Mohawk increases 2nd-half estimates
September 30, 2002,
In a rare sign of optimism in a tricky environment for textiles producers and retail sales, textiles powerhouse Mohawk Industries said it's increasing its earnings estimates for both the third and fourth quarters.
Mohawk said the anticipated improvement stems from a number of factors, including "increased emphasis on controlling manufacturing and selling, general and administrative expenses" and lower interest expense due to reduced debt levels. The company also cited "a lower effective income tax rate from additional tax credits." Further boosting earnings per share, a stock buyback program has reduced the number of shares outstanding for the third quarter by 1.1 million shares.
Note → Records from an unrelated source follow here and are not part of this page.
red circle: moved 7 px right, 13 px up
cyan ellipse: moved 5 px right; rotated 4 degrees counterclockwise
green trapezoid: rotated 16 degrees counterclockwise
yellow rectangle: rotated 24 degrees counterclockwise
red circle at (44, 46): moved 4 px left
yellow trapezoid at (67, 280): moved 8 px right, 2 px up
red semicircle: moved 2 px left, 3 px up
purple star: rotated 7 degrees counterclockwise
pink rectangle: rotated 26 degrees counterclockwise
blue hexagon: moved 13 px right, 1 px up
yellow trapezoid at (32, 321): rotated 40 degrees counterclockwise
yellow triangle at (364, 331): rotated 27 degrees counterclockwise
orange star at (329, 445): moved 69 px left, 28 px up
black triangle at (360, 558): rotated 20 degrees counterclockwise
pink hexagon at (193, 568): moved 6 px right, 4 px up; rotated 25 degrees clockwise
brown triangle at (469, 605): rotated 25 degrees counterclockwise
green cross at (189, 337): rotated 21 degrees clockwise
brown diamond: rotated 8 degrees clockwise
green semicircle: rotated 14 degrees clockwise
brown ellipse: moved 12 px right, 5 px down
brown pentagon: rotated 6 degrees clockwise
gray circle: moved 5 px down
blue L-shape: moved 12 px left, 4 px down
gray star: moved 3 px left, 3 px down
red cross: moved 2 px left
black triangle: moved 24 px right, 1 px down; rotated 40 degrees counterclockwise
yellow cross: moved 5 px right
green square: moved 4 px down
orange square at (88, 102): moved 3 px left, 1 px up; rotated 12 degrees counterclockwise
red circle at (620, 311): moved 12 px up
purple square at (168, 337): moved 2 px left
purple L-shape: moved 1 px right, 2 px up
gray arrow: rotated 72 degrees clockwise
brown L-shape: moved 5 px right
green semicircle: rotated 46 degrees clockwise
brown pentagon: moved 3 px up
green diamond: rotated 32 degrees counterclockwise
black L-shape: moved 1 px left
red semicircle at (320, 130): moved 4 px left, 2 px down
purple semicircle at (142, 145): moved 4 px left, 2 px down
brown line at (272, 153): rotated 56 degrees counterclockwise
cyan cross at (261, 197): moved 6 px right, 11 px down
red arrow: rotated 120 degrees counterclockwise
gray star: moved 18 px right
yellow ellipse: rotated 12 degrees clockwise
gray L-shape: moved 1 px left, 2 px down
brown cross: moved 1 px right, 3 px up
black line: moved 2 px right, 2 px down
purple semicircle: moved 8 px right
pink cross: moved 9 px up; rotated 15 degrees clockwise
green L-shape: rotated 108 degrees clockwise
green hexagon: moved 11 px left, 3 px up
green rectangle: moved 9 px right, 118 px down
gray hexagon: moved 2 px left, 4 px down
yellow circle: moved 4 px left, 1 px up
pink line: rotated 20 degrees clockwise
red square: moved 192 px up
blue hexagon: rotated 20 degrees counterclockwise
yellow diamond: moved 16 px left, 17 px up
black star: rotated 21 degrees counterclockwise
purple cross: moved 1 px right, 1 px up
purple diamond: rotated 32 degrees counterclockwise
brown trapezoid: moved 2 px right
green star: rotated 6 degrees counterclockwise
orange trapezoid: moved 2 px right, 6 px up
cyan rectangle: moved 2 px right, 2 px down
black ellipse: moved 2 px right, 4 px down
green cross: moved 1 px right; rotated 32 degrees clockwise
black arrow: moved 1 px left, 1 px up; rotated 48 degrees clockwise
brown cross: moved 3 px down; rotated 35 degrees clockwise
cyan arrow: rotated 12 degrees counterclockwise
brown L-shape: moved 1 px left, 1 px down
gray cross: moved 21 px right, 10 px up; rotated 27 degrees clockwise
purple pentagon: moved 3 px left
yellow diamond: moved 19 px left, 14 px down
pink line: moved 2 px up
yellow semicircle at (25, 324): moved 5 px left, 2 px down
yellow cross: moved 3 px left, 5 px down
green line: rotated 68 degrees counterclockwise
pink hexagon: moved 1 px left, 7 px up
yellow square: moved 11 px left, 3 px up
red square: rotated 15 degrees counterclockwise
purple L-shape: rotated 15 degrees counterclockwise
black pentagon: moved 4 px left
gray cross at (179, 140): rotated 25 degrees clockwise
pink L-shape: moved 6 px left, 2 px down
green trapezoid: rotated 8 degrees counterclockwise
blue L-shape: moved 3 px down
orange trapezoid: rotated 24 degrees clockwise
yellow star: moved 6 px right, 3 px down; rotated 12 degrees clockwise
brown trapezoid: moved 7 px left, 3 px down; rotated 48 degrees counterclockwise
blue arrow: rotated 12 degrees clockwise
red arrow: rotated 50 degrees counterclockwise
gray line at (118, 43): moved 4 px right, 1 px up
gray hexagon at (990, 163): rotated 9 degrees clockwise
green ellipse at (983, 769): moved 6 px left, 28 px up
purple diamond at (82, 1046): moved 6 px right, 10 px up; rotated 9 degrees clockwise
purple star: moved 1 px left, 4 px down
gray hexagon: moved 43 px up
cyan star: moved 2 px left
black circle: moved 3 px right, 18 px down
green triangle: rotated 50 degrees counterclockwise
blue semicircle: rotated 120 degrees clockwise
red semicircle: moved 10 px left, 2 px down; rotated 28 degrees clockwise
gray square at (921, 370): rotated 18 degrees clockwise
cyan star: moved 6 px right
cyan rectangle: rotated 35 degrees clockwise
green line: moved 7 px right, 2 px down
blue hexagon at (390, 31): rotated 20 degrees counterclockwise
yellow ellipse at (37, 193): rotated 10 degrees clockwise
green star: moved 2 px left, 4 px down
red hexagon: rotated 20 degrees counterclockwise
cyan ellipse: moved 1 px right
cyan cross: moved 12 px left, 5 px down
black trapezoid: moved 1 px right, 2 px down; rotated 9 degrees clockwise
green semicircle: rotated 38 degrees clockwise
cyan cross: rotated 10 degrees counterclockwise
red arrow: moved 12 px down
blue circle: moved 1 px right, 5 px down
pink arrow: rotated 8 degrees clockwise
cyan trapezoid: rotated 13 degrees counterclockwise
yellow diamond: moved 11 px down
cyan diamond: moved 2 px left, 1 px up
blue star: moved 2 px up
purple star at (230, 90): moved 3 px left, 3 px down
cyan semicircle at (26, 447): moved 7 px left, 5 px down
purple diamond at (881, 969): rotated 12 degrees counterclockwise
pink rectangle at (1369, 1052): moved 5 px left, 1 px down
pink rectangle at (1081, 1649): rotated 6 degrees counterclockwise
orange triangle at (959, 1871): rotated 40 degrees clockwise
Mohawk said "potential improvements" in manufacturing and white-collar costs "are expected at the newly acquired Dal-Tile operation and at Mohawk. Some of the anticipated improvements are a result of synergies through joint efforts to reduce administrative and logistics costs."
In addition, "The reduced debt is expected to result from strong earnings and effective working capital management offset by stock repurchases made during the third quarter," Mohawk said.
The impact of income tax credits is estimated to be $2.5 million per quarter for both the third and fourth quarters.
The good news was released after the close of trading last Thursday, Sept. 26, so it had little impact on the company's share price as of press time. In the hours before the news was put out, Mohawk shares had risen only slightly, by 0.4 percent, or $0.21 a share, to $48.15.